Ironically, university art museums like the Hammer are among the most vulnerable. Many maintain valuable collections on behalf of schools whose administrations might suddenly cast an eye on a revenue source, much to their museum directors’ horror. The Met has just made their lives harder.

The Hammer Museum will open a newly expanded Grunwald Center for the Graphic Arts next year.

(Allen J. Schaben / Los Angeles Times)

That’s one reason UCLA is a special bright spot. Early next year, the Hammer will unveil a newly expanded study and storage facility for the Grunwald Center, complete with a first-ever dedicated exhibition gallery for works on paper. Income from the deaccessioned painting is an unexpected boon.

“Profil” is a so-called Picasso “bone painting,” a rare abstraction that’s part Cubist and part Surrealist. The animated, interlocking comma shapes of the head both smile and frown at once, the figure’s sensuous curves shrouded in somber hues of brown and mottled white against an elegant if dour plane of gray.

The day before he painted it, Picasso made a looser, slightly rougher version with the colors reversed — the life-size head in gray and white and the background brown. Perhaps a study for the slightly larger UCLA picture, which is 26 by 20 inches, it’s a prize in the collection of the Cincinnati Art Museum.

The precise subject is unknown. But “Profil” may well be a sort of two-in-one portrait, reflecting the turmoil of an unsettled period in the middle-aged artist’s secret affair with his 20-year-old mistress, Marie-Thérèse Walter, during his combative marriage to Russian ballerina Olga Khokhlova.

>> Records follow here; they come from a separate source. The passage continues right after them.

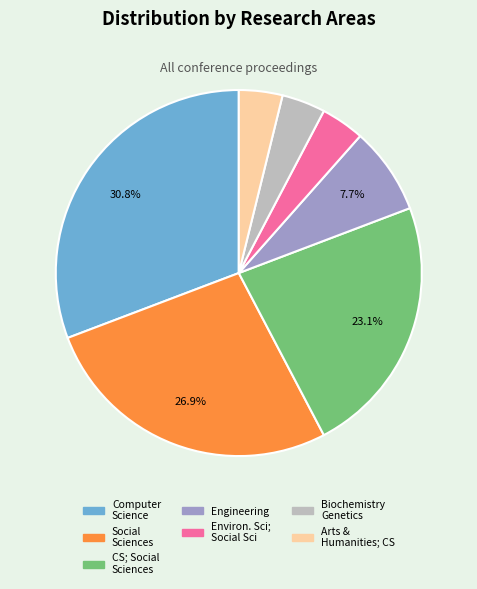

Is there any slice that represents more than half of the pie?

No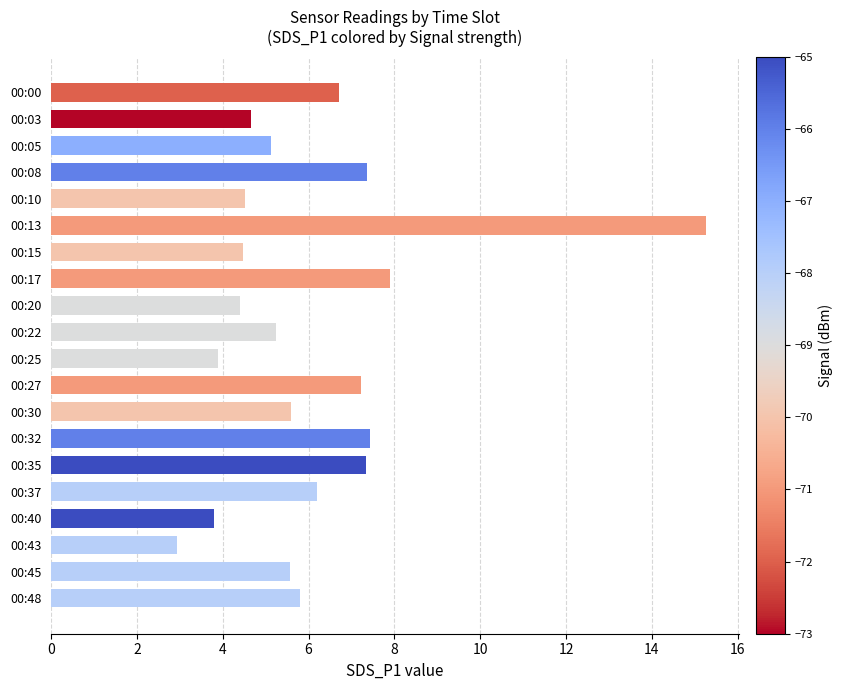

What is the value of the 4th bar from the top?

7.4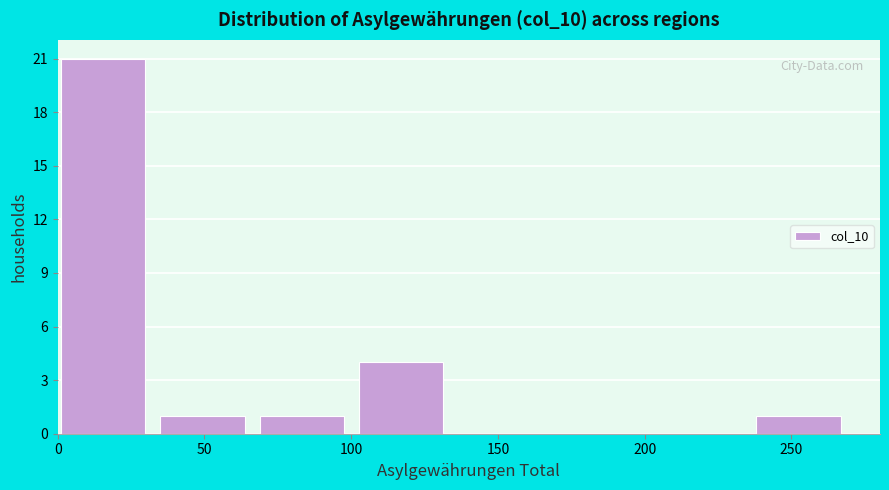

Reading left to right, transcribe this chart: for each bar, give the range it covers on the x-axis and its height. Neither the bar edges nor the heights are printed on the chart, so give them approximately, as read against the axes.

0 to 35: 21
35 to 70: 1
70 to 105: 1
105 to 135: 4
135 to 170: 0
170 to 205: 0
205 to 240: 0
240 to 270: 1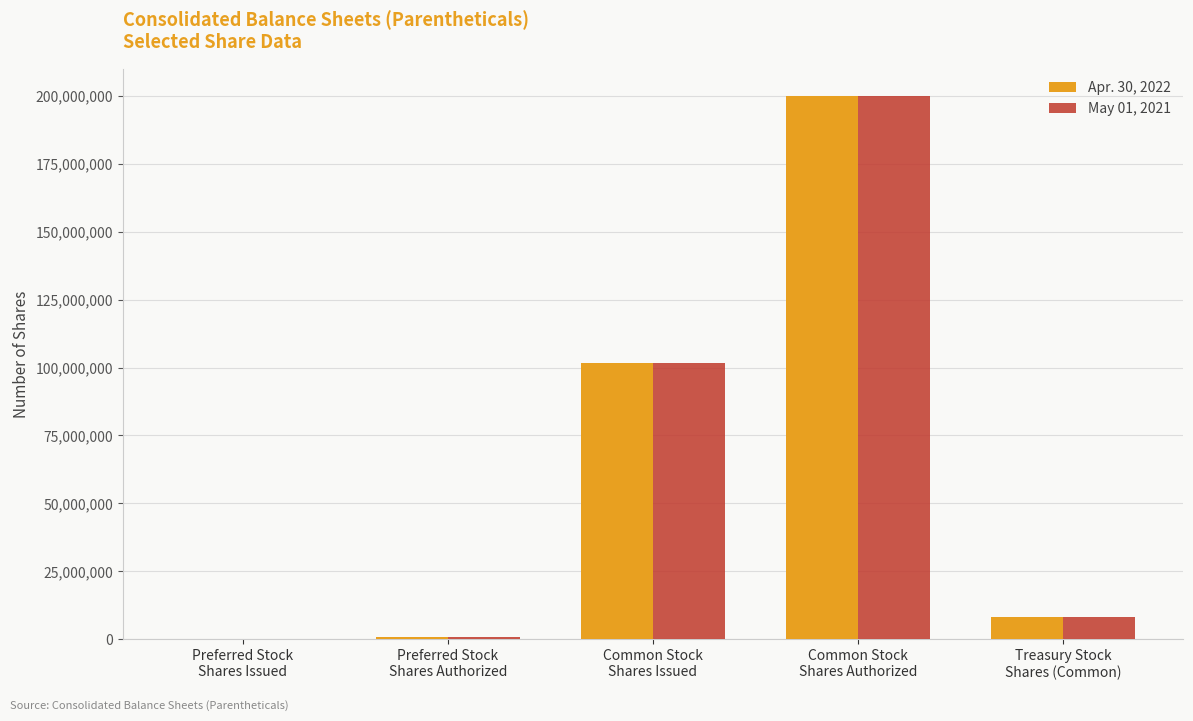

The Apr. 30, 2022 series shows 150000 at Preferred Stock
Shares Issued. True or false?

True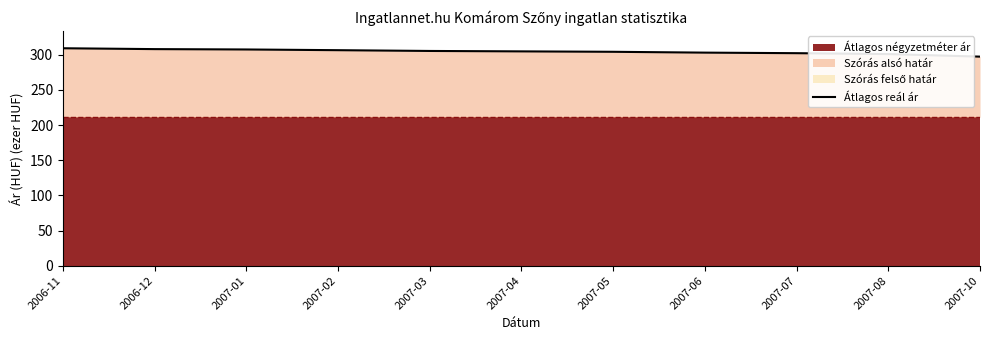

The chart shows a value of 133.3 at 2007-10. True or false?

False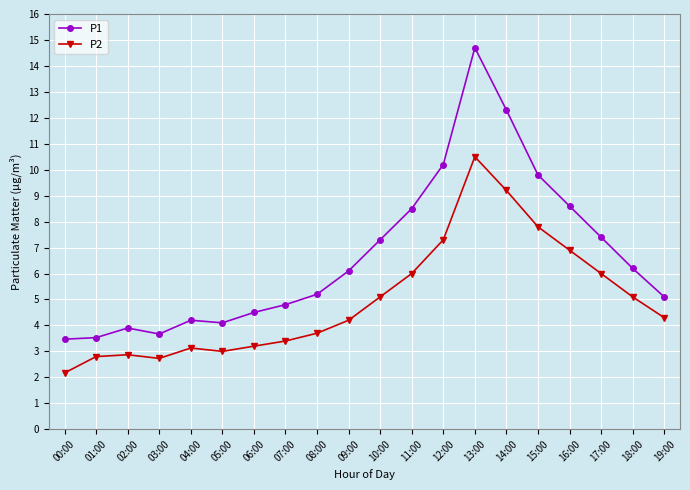

How many data points in P1 are above 6?

10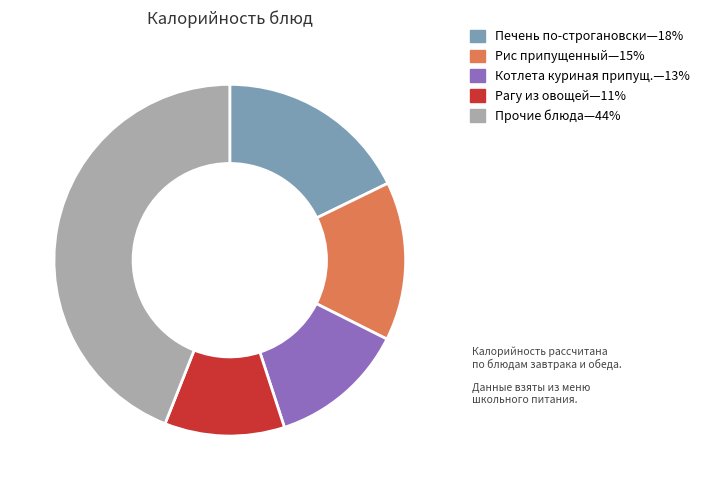

Is there a majority slice in this chart?

No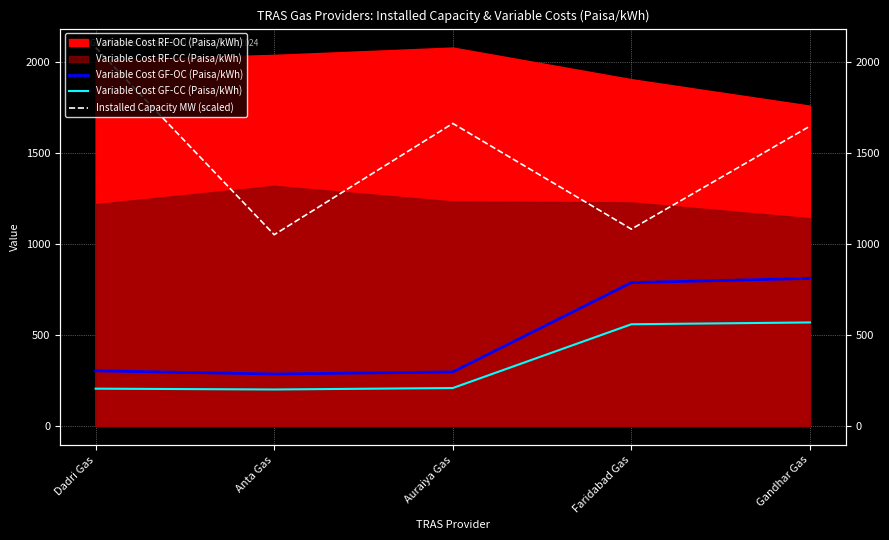

Which has a higher value, Anta Gas or Auraiya Gas?

Auraiya Gas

The Picasso falls outside the Hammer’s collecting mission, which focuses on art made after World War II. It’s also not a work on paper, which the Grunwald collects, nor a sculpture, like those in UCLA’s Franklin D. Murphy Sculpture Garden. Deaccessioning makes sense. The museum collections will grow, the public will benefit.

UCLA has gotten the blessing of the Picasso donor’s heirs, according to Hammer Director Ann Philbin and Grunwald Director Cynthia Burlingham. The painting was a 1959 gift from prominent collector Stanley Newbold Barbee, shortly before he decamped to Hawaii from L.A.

With his brothers, Barbee had grown rich on the Southern California franchise for Coca-Cola. A yachtsman, he hired architect Robert V. Derrah in 1936 to design Coke’s now-landmark Art Deco bottling plant downtown on South Central Avenue. The Pop design, a Streamline Moderne pastiche of a massive cruise ship complete with porthole windows and a captain’s bridge, turned the classic motif of a ship in a bottle inside out, instead putting bottles in a ship.

Other fine paintings Barbee once owned have ended up at the National Gallery of Art (a Eugène Boudin seascape) and, yes, the Met (a Camille Pissarro cityscape).

In an ideal world, selling museum art would hardly happen at all. Once an object left the private marketplace and entered a public collection, it would stay there.

And if it no longer fit? A simple transfer of the unwanted Picasso to another relevant and nearby museum — the Los Angeles County Museum of Art, for instance, which has 17 others, including one from the same year — would add further depth and nuanced context to a major artist’s public representation. The group of 168 Civil War photographs would make an exceptional contribution to, say, a museum at a New York college with a strong program in American history or documentary photography.

We don’t live in an ideal world, of course, but such sales do mean the public loses exceptional cultural assets. Neither LACMA nor a college museum has the wherewithal to shell out cash to buy those works, which inevitably vanish into private hands.

Sequestering deaccession income for future art purchases is the next best thing, which is one reason the compensation is a long-established museum norm. UCLA’s thoughtful plan to deaccession the Picasso to benefit future acquisitions is exemplary, while the Met’s monetizing is dangerously crass.